ALTER TABLE customer ADD COLUMN country CHAR(2) NULL;
-- Metadata-only in modern PostgreSQL. Immediate.

Deploy application version N+1 that writes both old and new columns (dual-write).

Backfill in chunks:

-- Run in a loop until 0 rows affected, outside the main transaction.
UPDATE customer
SET country = ba.country_code
FROM billing_address ba
WHERE ba.customer_id = customer.id
AND customer.country IS NULL
AND customer.id IN (
SELECT id FROM customer WHERE country IS NULL LIMIT 10000
);

Each batch is small enough to commit without holding long locks. When SELECT COUNT(*) FROM customer WHERE country IS NULL hits 0, move on.

Cut over:

-- Add a NOT VALID constraint (cheap; validates without a full scan).
ALTER TABLE customer
ADD CONSTRAINT customer_country_not_null CHECK (country IS NOT NULL) NOT VALID;

-- Then validate it (scans the table but does not lock writes).
ALTER TABLE customer VALIDATE CONSTRAINT customer_country_not_null;

Deploy application version N+2 that reads and writes only the new column.

Contract: in a later release, drop the dual-write, and if desired drop the CHECK and replace it with a proper ALTER COLUMN ... SET NOT NULL (now cheap because the constraint already proved it).

Common Confusion / Misconception

"ALTER TABLE is always fast." Some variants take an ACCESS EXCLUSIVE lock and rewrite the entire table.
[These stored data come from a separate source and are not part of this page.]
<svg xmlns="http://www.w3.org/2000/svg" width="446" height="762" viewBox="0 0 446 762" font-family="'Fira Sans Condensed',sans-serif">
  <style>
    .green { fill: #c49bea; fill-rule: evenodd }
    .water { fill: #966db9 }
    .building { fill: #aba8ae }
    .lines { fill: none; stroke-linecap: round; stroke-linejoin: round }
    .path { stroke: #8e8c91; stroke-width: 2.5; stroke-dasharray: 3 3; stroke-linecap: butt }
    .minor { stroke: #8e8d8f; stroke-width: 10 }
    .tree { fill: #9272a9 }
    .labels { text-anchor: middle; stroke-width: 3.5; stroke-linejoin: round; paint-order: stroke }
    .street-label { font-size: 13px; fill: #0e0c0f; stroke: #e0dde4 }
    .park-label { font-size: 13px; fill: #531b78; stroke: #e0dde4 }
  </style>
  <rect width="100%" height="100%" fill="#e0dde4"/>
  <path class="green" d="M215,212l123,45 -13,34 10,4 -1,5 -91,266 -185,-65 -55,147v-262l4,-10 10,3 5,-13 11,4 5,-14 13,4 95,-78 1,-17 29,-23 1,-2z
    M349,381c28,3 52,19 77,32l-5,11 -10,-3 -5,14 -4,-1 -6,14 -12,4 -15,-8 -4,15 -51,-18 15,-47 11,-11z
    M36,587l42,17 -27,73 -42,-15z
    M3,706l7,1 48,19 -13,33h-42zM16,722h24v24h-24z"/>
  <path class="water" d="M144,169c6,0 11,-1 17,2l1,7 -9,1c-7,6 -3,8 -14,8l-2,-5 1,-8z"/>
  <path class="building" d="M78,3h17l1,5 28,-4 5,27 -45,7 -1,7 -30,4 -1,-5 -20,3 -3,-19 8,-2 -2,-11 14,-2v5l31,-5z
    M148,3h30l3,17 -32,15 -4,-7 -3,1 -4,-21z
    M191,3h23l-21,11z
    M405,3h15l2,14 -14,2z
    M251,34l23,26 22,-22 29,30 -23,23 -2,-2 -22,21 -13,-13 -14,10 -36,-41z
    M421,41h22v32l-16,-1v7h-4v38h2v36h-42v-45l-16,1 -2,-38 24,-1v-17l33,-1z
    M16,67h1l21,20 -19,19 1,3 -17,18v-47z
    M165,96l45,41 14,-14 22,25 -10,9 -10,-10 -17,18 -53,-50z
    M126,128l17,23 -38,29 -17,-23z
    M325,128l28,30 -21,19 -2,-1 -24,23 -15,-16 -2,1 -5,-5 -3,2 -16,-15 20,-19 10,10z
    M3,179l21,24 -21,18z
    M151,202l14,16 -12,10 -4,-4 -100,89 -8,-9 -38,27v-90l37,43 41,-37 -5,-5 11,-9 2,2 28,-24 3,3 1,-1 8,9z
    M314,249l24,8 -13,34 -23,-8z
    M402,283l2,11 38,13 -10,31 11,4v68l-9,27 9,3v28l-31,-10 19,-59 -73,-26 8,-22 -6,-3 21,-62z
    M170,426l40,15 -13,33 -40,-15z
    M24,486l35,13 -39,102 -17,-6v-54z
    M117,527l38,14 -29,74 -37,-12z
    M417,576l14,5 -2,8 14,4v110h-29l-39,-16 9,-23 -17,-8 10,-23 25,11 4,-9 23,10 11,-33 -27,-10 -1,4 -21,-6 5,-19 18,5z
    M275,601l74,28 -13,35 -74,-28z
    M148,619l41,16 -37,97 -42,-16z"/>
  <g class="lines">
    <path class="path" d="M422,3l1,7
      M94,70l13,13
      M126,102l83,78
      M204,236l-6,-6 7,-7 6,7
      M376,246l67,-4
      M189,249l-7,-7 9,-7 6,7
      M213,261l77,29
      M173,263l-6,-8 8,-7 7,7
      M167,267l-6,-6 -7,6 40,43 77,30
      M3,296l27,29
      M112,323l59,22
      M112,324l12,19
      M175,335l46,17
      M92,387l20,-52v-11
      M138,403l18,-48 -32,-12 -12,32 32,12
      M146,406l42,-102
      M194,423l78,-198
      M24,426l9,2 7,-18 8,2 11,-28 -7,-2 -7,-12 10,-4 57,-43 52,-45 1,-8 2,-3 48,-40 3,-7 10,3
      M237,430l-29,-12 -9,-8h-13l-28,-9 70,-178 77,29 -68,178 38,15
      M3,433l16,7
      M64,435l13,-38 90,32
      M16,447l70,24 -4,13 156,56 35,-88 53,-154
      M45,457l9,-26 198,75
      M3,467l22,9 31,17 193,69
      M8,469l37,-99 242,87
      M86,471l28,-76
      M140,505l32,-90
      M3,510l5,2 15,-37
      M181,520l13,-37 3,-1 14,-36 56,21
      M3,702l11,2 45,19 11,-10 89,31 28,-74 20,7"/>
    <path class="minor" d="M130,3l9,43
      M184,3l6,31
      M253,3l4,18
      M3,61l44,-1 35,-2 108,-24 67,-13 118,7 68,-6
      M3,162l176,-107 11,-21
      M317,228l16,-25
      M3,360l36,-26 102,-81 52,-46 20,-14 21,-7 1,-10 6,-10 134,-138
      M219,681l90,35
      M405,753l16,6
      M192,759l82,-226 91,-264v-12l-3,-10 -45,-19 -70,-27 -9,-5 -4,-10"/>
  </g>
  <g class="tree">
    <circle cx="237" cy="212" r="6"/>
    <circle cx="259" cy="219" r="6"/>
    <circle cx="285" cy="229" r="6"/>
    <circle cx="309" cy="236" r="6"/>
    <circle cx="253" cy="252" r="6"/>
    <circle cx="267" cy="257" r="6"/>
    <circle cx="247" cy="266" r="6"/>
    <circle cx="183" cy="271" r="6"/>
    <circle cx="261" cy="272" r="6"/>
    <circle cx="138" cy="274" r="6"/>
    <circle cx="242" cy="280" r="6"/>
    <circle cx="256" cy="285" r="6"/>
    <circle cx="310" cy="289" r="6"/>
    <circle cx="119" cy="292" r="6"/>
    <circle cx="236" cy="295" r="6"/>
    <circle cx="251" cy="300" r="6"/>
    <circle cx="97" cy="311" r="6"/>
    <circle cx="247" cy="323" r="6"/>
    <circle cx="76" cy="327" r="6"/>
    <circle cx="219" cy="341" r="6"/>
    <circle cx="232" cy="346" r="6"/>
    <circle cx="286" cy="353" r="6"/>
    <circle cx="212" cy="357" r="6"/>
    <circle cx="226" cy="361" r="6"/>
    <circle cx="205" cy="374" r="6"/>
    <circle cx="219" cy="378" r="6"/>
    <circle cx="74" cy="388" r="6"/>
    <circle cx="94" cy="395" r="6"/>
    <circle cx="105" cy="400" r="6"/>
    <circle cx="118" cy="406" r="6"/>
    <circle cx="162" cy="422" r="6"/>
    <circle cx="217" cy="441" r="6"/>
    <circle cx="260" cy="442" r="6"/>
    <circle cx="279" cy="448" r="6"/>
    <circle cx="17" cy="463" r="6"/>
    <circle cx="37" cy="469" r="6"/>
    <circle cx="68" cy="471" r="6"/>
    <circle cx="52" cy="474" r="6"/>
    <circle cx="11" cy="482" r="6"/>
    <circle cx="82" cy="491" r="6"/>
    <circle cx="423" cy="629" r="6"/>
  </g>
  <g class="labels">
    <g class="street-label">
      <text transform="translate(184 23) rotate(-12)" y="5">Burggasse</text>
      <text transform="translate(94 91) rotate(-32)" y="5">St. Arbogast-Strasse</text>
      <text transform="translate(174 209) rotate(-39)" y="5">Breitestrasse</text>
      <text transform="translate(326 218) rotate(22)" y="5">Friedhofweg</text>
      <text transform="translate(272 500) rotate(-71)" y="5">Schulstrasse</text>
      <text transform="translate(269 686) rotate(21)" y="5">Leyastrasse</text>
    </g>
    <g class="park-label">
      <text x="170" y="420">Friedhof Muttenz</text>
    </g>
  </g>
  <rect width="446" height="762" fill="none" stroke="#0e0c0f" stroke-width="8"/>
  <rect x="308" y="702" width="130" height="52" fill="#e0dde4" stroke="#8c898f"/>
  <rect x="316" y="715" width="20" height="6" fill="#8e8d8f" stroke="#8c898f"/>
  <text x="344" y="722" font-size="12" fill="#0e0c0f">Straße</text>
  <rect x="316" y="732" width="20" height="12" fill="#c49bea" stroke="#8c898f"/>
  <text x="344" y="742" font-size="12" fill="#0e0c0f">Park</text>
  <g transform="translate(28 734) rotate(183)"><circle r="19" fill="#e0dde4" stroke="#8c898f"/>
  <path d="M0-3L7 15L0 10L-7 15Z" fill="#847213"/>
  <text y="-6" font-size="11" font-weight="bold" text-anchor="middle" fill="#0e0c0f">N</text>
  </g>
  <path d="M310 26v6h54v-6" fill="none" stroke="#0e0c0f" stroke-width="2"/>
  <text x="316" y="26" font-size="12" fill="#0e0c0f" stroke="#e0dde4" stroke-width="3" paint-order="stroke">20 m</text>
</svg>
Renaming, changing types, and adding columns with non-trivial defaults are the usual culprits. Always check your engine's docs for lock level.

"I can add a NOT NULL column with a default in one statement." You can, but historically on some engines this rewrites the table. PostgreSQL 11+ stores the default in the catalog and avoids the rewrite if the default is a constant; non-constant defaults still rewrite.

"Rolling back a migration means running the down script." Rolling back a committed migration may mean losing data, especially for drops and renames. Expand-contract is the reason that rollback, in practice, is "don't do step N+2 until you are confident in step N+1."

How To Use It

For every schema change:

  1. Classify the change as additive (safe), backfilling (requires expand), or destructive (requires contract).
  2. Check lock behavior in your engine's docs. If it takes ACCESS EXCLUSIVE on a big table, rewrite as expand/backfill/contract.
  3. Make every intermediate state valid for the current application version.
  4. Write the rollback step for each step.
  5. Test on a realistic-size dataset before production.
  6. Do not combine two destructive steps in one release.

Check Yourself

  1. Why do we add a NOT VALID constraint first and VALIDATE it separately?
  2. What is the risk of a single-statement ALTER TABLE ADD COLUMN c INT NOT NULL DEFAULT 0 on a 1 TB table?
  3. When is a "rename column" actually two migrations in production?

Mini Drill or Application

Plan an online migration for each of the following, with expand/backfill/cut-over/contract phases and the DDL for each:

  1. Split users.name into users.first_name and users.last_name.
  2. Add a UNIQUE constraint on users.email where existing data may contain duplicates.
  3. Change price NUMERIC(10,2) to price_cents BIGINT across a schema that uses it in joins.

For each, name the application-side changes required between phases.